Парижане брели сквозь метель, как наполеоновские гвардейцы через Березину.
«Помру, – отволокут на Сен-Женевьев-де-Буа – там хорошая компания: и Бунин, и Мозжухин, Мережковский, дроздовцы, Галич…»
«…Увы, почти никого из тех, кто стоял у моей литературной колыбели, не осталось в живых. Ни Твардовского, ни Вишневского, ни Толи Тарасенкова и Туей Разумовской, первых редакторов по „Знамени“, ни Игоря Александровича Саца, „личного“ моего редактора и друга, ни Миры Соловейчик, ни Владимира Борисовича, которому я обязан не только тем, что он меня „открыл“, но и тем, что, открыв, приобщил к тому, чем так щедро одарила его природа – к его уму, культуре, благородству и порядочности. Господи, как мало осталось людей с такими задатками…

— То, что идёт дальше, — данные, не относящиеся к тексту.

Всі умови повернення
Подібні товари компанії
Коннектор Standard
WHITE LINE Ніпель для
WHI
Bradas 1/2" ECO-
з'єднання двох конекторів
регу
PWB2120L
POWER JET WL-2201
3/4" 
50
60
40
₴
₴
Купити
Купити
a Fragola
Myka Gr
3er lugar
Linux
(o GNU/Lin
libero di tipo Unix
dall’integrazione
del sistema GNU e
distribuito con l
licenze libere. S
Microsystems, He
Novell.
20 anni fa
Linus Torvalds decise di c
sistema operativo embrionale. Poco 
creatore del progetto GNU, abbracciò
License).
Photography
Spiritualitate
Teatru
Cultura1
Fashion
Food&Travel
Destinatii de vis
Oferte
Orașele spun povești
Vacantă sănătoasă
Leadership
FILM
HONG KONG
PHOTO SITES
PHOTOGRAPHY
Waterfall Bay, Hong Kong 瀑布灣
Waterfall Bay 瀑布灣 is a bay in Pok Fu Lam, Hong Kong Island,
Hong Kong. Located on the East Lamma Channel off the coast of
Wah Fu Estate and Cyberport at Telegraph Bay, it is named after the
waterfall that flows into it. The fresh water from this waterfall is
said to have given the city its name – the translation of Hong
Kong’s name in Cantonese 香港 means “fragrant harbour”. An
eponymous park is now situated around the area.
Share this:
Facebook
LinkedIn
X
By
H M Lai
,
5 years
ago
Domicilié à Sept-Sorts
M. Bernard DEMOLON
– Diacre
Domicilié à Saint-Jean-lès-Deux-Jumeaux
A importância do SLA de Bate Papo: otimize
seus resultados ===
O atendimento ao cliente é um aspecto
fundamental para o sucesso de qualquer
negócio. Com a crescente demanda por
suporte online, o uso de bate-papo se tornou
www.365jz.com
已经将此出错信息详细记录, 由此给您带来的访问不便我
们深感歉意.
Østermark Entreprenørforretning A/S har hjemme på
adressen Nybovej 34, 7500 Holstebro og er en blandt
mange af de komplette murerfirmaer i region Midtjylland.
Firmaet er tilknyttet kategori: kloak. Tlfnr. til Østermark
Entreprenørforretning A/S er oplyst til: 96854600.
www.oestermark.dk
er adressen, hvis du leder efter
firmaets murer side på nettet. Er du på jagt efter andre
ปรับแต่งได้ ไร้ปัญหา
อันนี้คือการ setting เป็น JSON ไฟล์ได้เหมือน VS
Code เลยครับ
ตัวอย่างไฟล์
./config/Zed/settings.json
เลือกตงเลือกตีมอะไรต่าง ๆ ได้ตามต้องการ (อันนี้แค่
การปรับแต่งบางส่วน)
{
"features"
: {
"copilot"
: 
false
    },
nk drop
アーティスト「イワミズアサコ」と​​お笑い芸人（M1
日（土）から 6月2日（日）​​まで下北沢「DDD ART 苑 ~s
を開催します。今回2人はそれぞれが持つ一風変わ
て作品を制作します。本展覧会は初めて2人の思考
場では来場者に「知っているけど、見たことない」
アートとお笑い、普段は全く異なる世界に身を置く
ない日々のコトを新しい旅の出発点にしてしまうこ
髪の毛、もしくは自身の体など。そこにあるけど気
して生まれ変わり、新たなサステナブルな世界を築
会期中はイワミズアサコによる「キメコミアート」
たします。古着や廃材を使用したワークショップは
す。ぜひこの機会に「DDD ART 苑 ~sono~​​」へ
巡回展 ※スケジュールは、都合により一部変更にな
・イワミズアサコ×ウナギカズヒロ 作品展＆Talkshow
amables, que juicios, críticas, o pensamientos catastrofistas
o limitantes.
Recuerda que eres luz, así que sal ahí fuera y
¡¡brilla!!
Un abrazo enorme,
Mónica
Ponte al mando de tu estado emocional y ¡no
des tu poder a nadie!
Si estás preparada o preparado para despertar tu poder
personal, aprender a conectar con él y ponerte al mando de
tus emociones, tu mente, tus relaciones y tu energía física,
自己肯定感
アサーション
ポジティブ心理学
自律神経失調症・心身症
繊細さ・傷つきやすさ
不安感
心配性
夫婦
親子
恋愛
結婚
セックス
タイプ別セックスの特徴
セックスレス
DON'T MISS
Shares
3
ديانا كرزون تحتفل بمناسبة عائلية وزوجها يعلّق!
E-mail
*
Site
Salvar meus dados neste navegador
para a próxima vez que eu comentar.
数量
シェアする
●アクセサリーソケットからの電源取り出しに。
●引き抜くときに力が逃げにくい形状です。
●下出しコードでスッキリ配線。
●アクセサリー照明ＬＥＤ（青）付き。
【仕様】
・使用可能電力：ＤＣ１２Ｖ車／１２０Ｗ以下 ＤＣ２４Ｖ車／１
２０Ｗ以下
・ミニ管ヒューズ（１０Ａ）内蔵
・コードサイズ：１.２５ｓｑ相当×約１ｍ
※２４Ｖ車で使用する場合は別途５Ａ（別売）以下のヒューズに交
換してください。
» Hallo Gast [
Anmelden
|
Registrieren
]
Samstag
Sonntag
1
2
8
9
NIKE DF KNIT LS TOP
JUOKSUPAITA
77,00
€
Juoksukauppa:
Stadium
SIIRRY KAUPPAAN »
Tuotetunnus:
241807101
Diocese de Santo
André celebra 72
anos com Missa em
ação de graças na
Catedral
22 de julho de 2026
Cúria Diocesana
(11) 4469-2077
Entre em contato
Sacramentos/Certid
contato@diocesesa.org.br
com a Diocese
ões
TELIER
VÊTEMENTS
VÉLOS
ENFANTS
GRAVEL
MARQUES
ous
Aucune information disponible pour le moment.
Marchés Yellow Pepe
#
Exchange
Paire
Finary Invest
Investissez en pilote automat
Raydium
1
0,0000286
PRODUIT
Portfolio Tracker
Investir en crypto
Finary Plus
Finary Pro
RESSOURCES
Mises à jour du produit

И очень не хватает мне сейчас мамы. Как радовалась бы она, что мы живем с ней вместе в Париже. Она долго в нем жила и любила его. «Грязный, правда, везде бумажки, мусор, собачьи кучи, но, поверь мне, совсем этого не замечаешь…» – «Но почему, мама, ты ж у меня такая чистюля?» – «А потому, что люблю парижан. Всех без разбора. Даже апашей… С одним из них, представь себе, танцевала в каком-то кафешантане. Очень был красивый, черноглазый, с усиками, в красном шарфе и клетчатом кепи набекрень. Говорят, теперь их уже нет. Куда они девались?» Да, исчезли апаши-воры, грабители и сутенеры маминой молодости, как исчезли фиакры, трамваи, газовые фонари, пелеринки полицейских. Теперь террористы, гангстеры, хиппи, панки. Боюсь, что мама и их полюбила бы, парижане все же…
Но мамы нет. А Париж есть. И в нем тот самый «Городок», о котором так замечательно написала когда-то Тэффи. Не могу удержаться, приведу несколько строк:
«Это был небольшой городок, жителей в нем было тысяч сорок, одна церковь и неимоверное количество трактиров.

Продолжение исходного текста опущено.